Prove that for every $\varepsilon>0$ there is a measurable $E$, with $\mu(E)<\infty$, such that $\int_\Omega{f}d\mu \leq\int_E{f}d\mu+\varepsilon$

Question

Let $(\Omega,\mathfrak{F},\mu)$ be a measure space and $f:\Omega\mapsto [0,\infty]$ a non-negative measurable function such that $\int_\Omega{f}d\mu<\infty$; prove that for every $\varepsilon>0$ there is $E\in\mathfrak{F}$, with $\mu(E)<\infty$, such that $\int_\Omega{f}d\mu \leq\int_E{f}d\mu+\varepsilon$

What I'm trying to do to tackle this proof is using monotone convergence theorem; I'm trying to find a sequence $(f_n)_{n=1}^\infty$ such that $f_n:\Omega\mapsto [0,\infty]$ is non-negative and measurable, $f_1\leq f_2\leq f_3\leq\cdots$ and $f_n\to f$.
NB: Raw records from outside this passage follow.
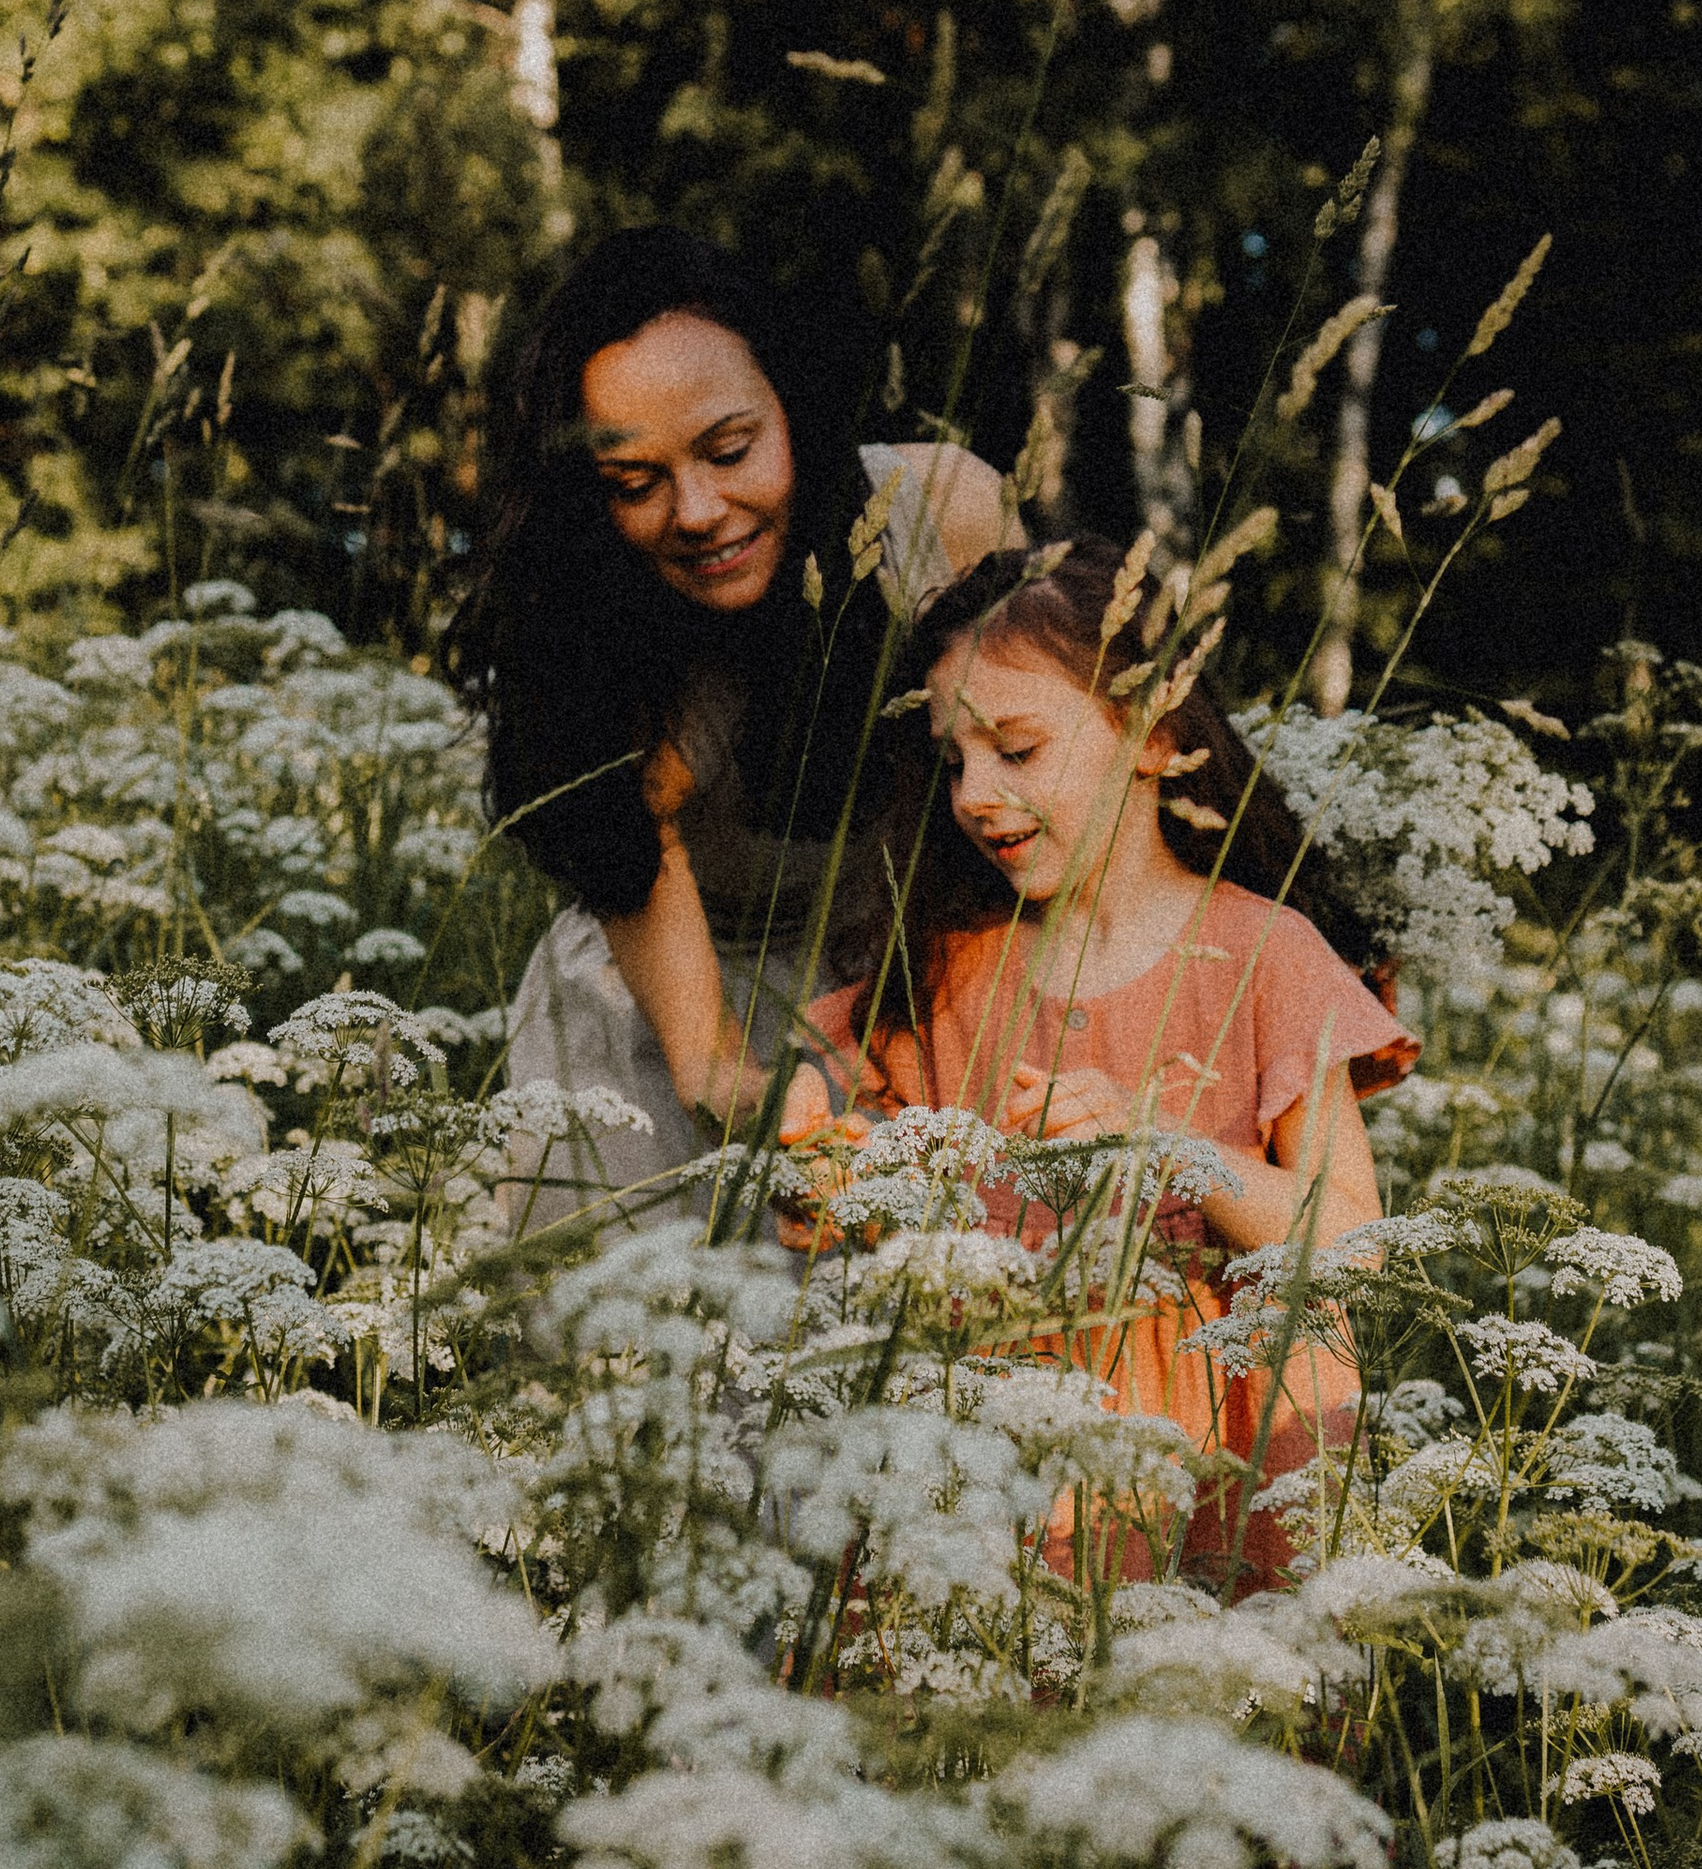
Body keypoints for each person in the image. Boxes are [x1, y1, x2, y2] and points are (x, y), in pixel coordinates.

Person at [616, 535, 1417, 1591]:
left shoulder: (1267, 957)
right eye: (953, 761)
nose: (973, 795)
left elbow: (1353, 1242)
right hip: (971, 1483)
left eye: (1018, 750)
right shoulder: (943, 968)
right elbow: (831, 1183)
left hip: (1211, 1474)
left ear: (1154, 733)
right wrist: (817, 1149)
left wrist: (1167, 1148)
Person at [448, 226, 1021, 1213]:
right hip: (659, 1021)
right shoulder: (589, 630)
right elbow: (706, 1066)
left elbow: (1071, 766)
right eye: (637, 484)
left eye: (728, 449)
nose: (699, 510)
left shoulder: (944, 514)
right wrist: (774, 1108)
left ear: (793, 408)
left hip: (909, 976)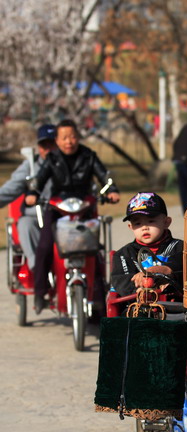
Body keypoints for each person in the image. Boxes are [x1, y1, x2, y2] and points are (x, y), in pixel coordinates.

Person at [25, 118, 120, 314]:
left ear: (78, 137)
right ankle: (40, 292)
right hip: (57, 209)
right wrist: (33, 193)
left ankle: (100, 295)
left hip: (85, 209)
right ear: (57, 141)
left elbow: (104, 176)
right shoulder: (52, 158)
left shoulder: (89, 156)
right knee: (44, 247)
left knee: (96, 252)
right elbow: (38, 181)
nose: (69, 141)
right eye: (64, 138)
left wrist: (111, 190)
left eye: (73, 137)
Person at [0, 124, 57, 270]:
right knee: (25, 223)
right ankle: (36, 266)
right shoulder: (30, 166)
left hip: (62, 215)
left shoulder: (70, 163)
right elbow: (10, 189)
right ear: (39, 147)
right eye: (44, 145)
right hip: (36, 217)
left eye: (52, 144)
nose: (48, 149)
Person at [111, 192, 183, 299]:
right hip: (137, 306)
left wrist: (162, 273)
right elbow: (121, 280)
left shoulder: (180, 247)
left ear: (166, 222)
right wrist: (140, 288)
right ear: (130, 227)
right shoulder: (124, 254)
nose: (144, 227)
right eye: (138, 223)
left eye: (151, 221)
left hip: (176, 305)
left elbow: (183, 265)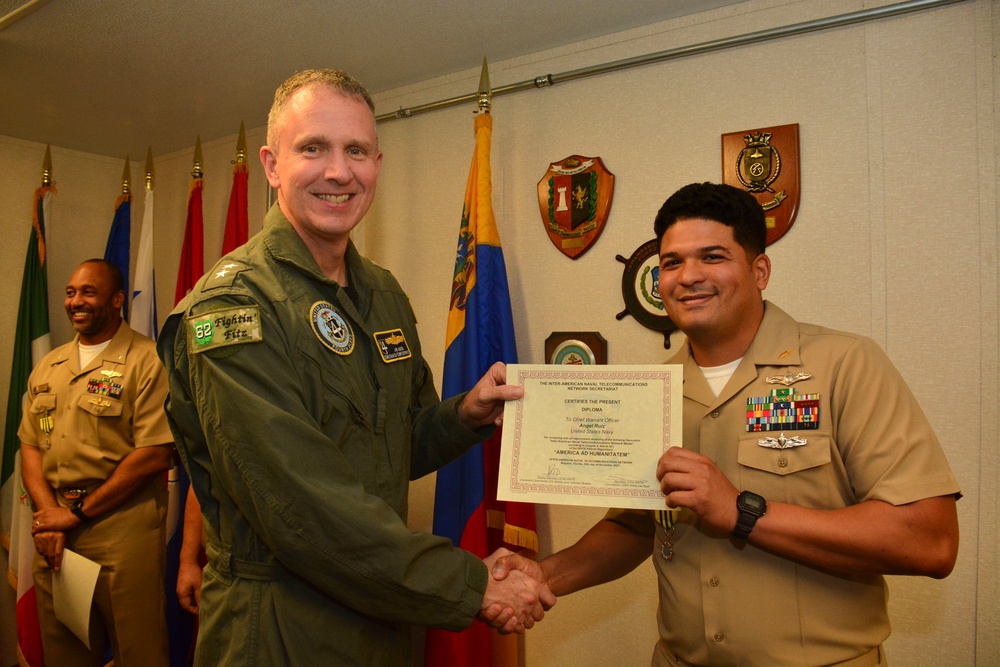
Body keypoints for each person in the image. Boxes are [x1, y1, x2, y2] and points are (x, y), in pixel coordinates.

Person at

If I managed to find such a $(f_n)_{n=1}^\infty$ then I'd have, by using monotone convergence theorem,

$$\int_E {f}d\mu=\int_\Omega {f_n}d\mu\to \int_\Omega {f}d\mu$$

So, by limit definition,

For every $\varepsilon>0$ there exists $n_0\in N$ such that for every $n\geq n_0$ it's true that $$0<\int_\Omega {f}d\mu-\int_E {f}d\mu<\varepsilon$$.

The only problem I'm having is finding such a $(f_n)_{n=1}^\infty$

¿Any ideas, help, etc?

Thanks in advance.

Answer 1

Let $E_n=\{\omega\in\Omega\mid f(x)\geq 1/n\}$. By Markov's inequality, $\mu(E_n)$ is finite for all $n>0$ because $f$ is integrable. Now let $f_n=f\chi_{E_n}$ and apply monotone convergence as you suggested.

Answer 2

Notice that $\nu(A):=\int_{A}f(x)d\mu$ defines a measure on $\Omega$ that is absolutely continuous with respect to $\mu$.

Define $E_n:=\{\omega\in\Omega:n> f(x)\geq \frac{1}{n}\}$. Clearly, as $n\to \infty,$ we see $E_n\to \Omega$.

Thus, $\nu(E_n)\to\nu(\Omega)$ as $n\to \infty$ by continuity of measure.

Choose $N$ so large that for all $n \geq N$, we have $0<\nu(\Omega)-\nu (E_n)<\epsilon$.

Set $E:=E_N$ and verify(?) that $\mu(E)<\infty$.

Please check this to make sure I haven't made any egregious mistakes.